Michigan Court of Appeals
Nov 5, 1979
93 Mich. App. 308 (Mich. Ct. App. 1979)

Opinion

Docket Nos. 77-5055, 78-2109.

Decided November 5, 1979. Leave to appeal applied for.

Frank J. Kelley, Attorney General, Robert A. Derengoski, Solicitor General, George B. Mullison, Prosecuting Attorney, and Thomas E. Bock, Assistant Prosecuting Attorney, for the people.

Lander C. McLoyd, Assistant State Appellate Defender, for defendants on appeal.

Before: DANHOF, C.J., and V.J. BRENNAN and H.R. CARROLL, JJ.

Former circuit judge, sitting on the Court of Appeals by assignment pursuant to Const 1963, art 6, § 23 as amended in 1968.



This case raises one important issue concerning impeachment of a defendant's credibility by evidence of his prior conviction: Rather than allowing impeachment by proof of a specifically described prior felony conviction or completely excluding any evidence of the conviction, may a trial judge in his or her discretion permit the trier of fact to be informed only that the defendant had committed a prior nonspecified "felony"?

Although our opinion addresses only impeachment of criminal defendants by evidence of prior convictions, the same principles would apply to impeachment of any witness. See MRE 609.

Defendants were charged with breaking and entering any occupied dwelling with intent to commit larceny, MCL 750.110; MSA 28.305, and larceny in a building, MCL 750.360; MSA 28.592. Both defendants filed pretrial motions in limine to have evidence of their prior convictions excluded. Defendant Collins had previously been convicted of attempted receiving and concealing stolen property, while defendant Garth had a prior felony record for carrying a concealed weapon and larceny over $100. The latter conviction was of such recent origin that Garth had not yet been sentenced for it.

The record is not absolutely clear, but Collins was apparently convicted of attempted receiving and concealing stolen property in 1976 and Garth of carrying a concealed weapon in the early 1970's. Defendants' trial took place in 1977.

At the subsequent hearing on this motion, defense attorneys, prosecutor and trial judge engaged in a vigorous, quite thorough discussion on the relative merits of admitting or excluding evidence of the defendants' prior felony convictions. Among the points raised by the defense attorneys were the prejudicial similarity of two of the prior convictions to the offenses charged and the irrelevance of a concealed weapons offense to defendant Garth's credibility.

We note that the prosecutor had the burden of persuading the judge regarding the admissibility of evidence of the prior convictions. Insofar as the judge instead required defendants to justify exclusion, he erred in shifting the burden. People v McCartney, 60 Mich. App. 620; 231 N.W.2d 472 (1975), People v Crawford, 83 Mich. App. 35; 268 N.W.2d 275 (1978). However, we do not predicate our decision on these grounds.

Finally, the prosecutor suggested that the trial judge allow him to introduce the fact that defendants had prior unspecified felony convictions along with the dates of those convictions. When asked whether they objected to this suggestion, the defense attorneys assented to it on the condition that the prosecutor exclude any reference to the dates of conviction. The judge accordingly ruled that the prosecutor could only ask defendants whether they had previously been convicted of "a felony". Neither defendant chose to testify at trial, and both were convicted as charged.

# Tasks
1. Return the part of the court opinion starting with "At the subsequent" and going on through "defendant Garth's credibility.".
2. According to the court opinion, what offenses made up defendant Garth's prior felony record?
The data has no use here.

# Stored records
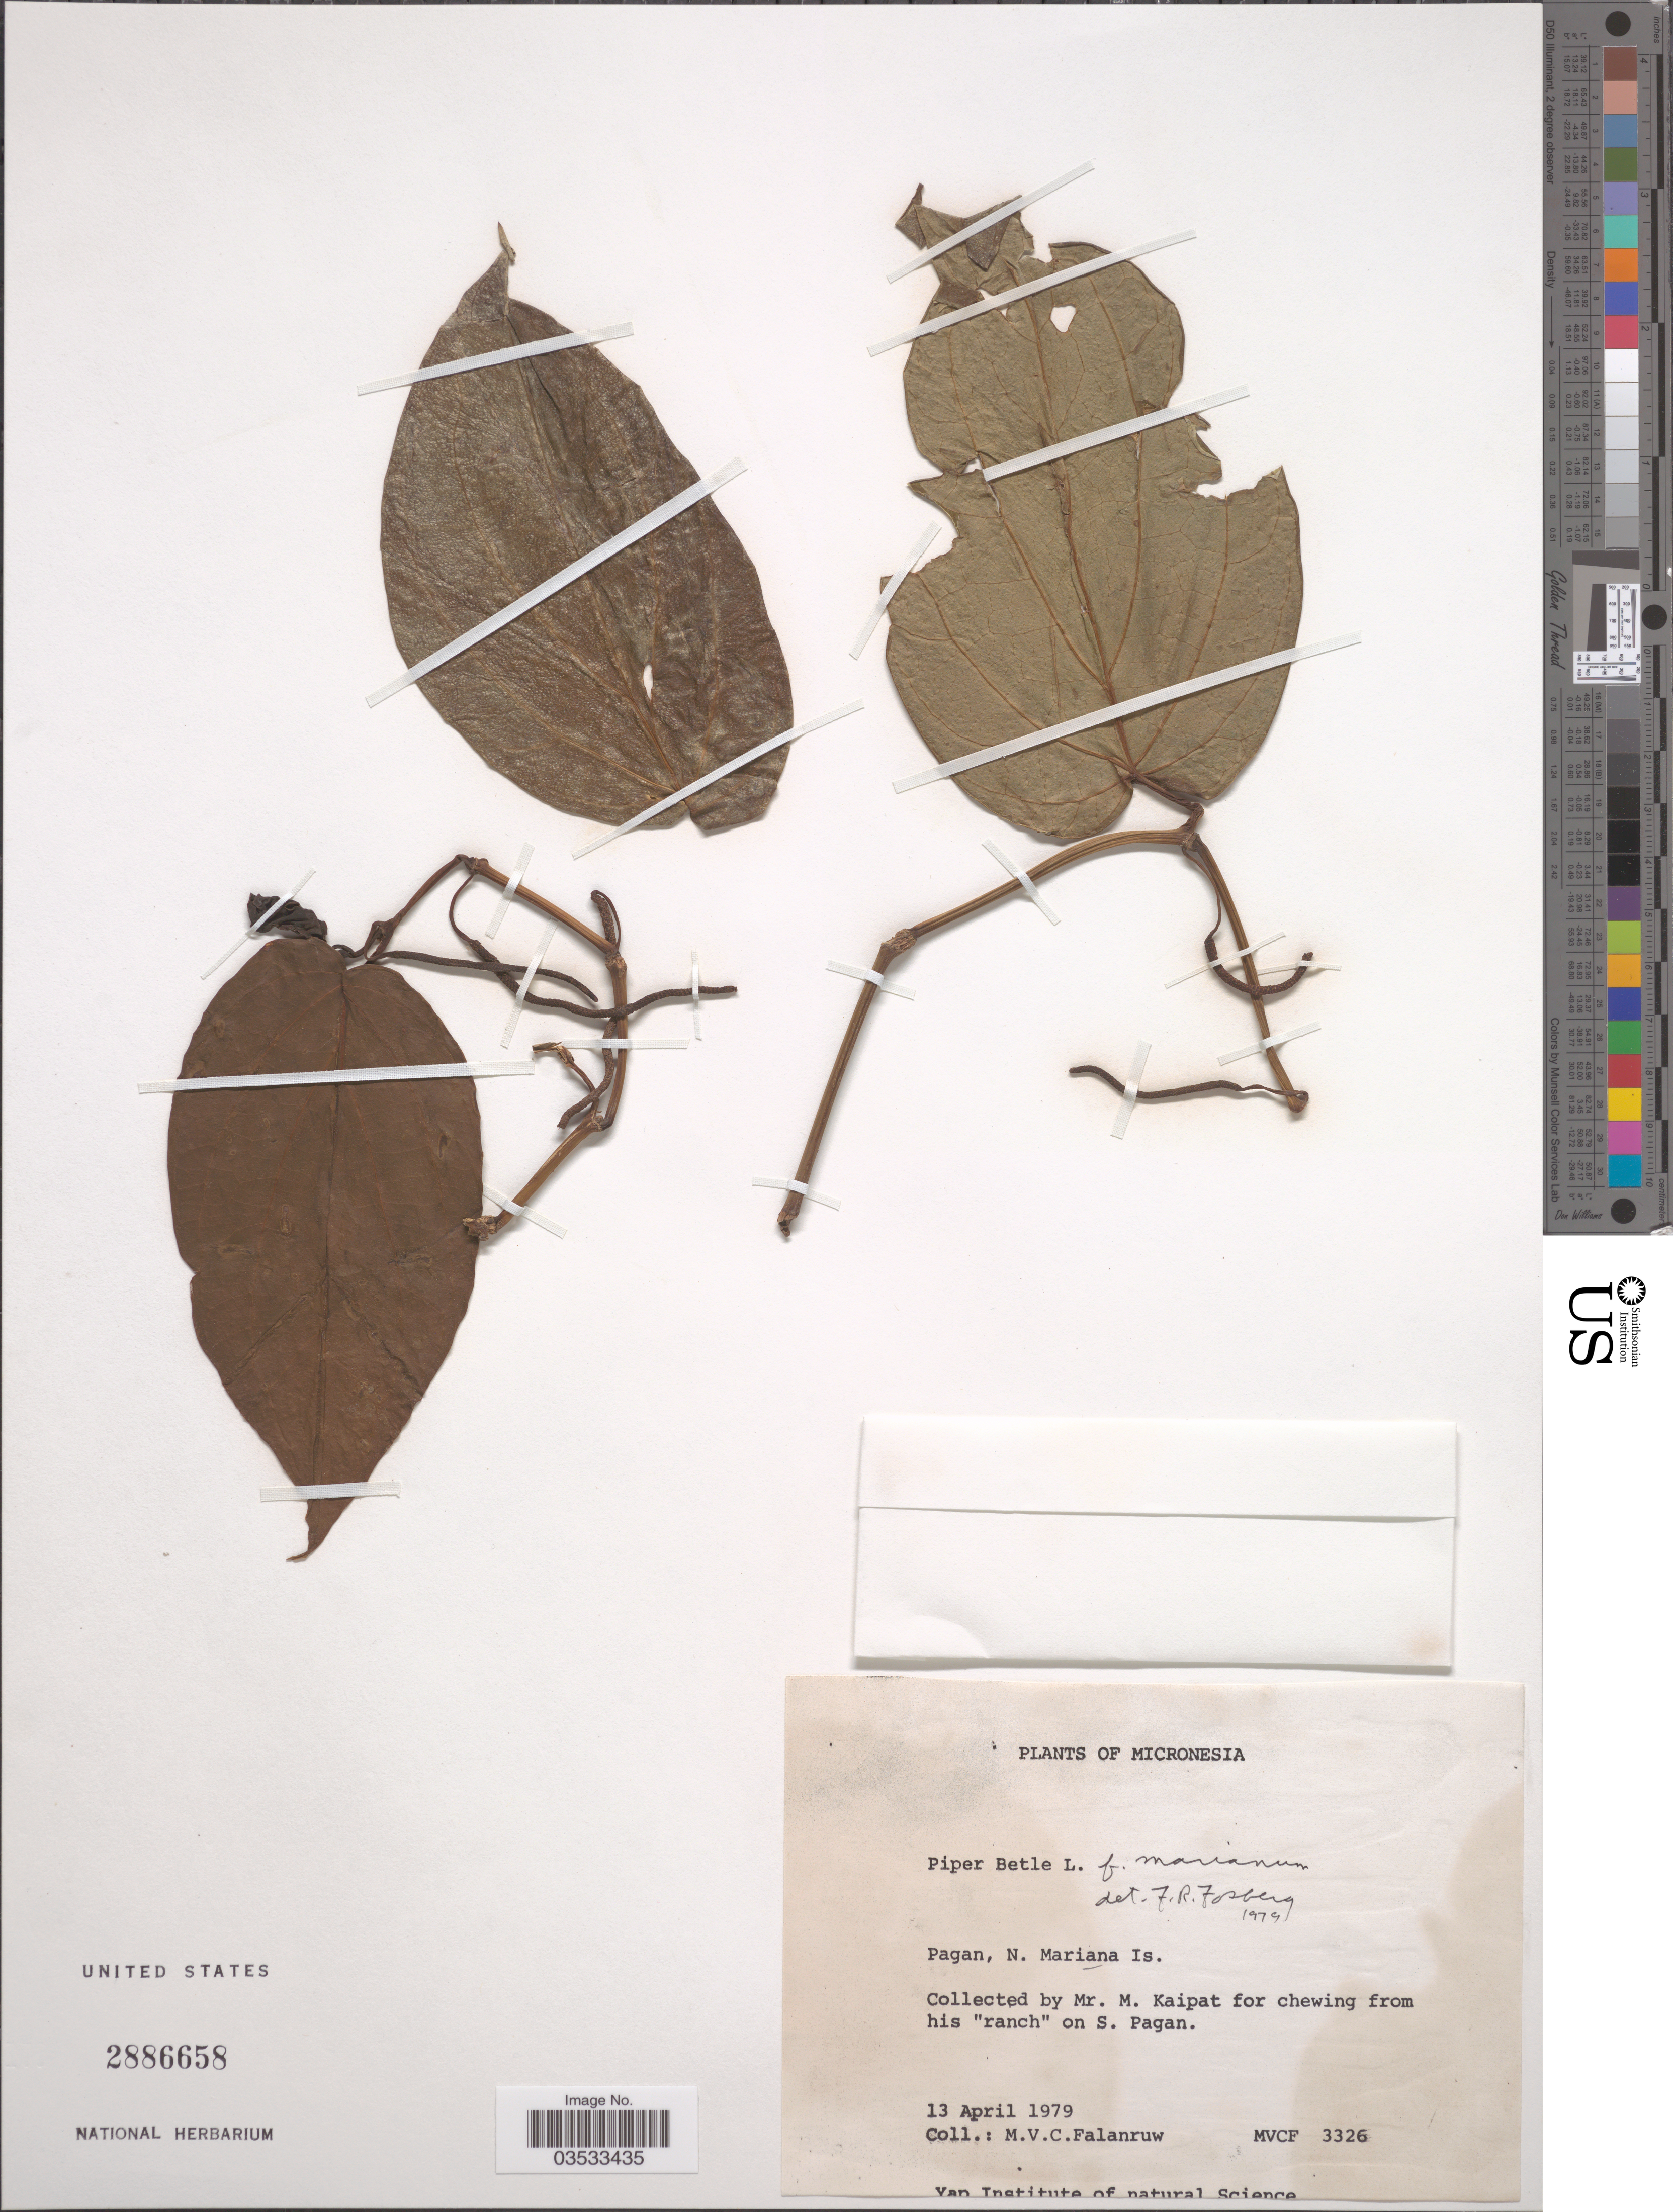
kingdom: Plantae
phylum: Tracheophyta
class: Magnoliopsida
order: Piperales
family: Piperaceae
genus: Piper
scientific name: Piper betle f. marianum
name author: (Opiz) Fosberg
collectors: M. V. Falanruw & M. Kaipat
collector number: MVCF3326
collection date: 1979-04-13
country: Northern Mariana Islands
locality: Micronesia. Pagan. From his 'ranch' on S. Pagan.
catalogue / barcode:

# Complete answers
1.
At the subsequent hearing on this motion, defense attorneys, prosecutor and trial judge engaged in a vigorous, quite thorough discussion on the relative merits of admitting or excluding evidence of the defendants' prior felony convictions. Among the points raised by the defense attorneys were the prejudicial similarity of two of the prior convictions to the offenses charged and the irrelevance of a concealed weapons offense to defendant Garth's credibility.

2. Carrying a concealed weapon and larceny over $100.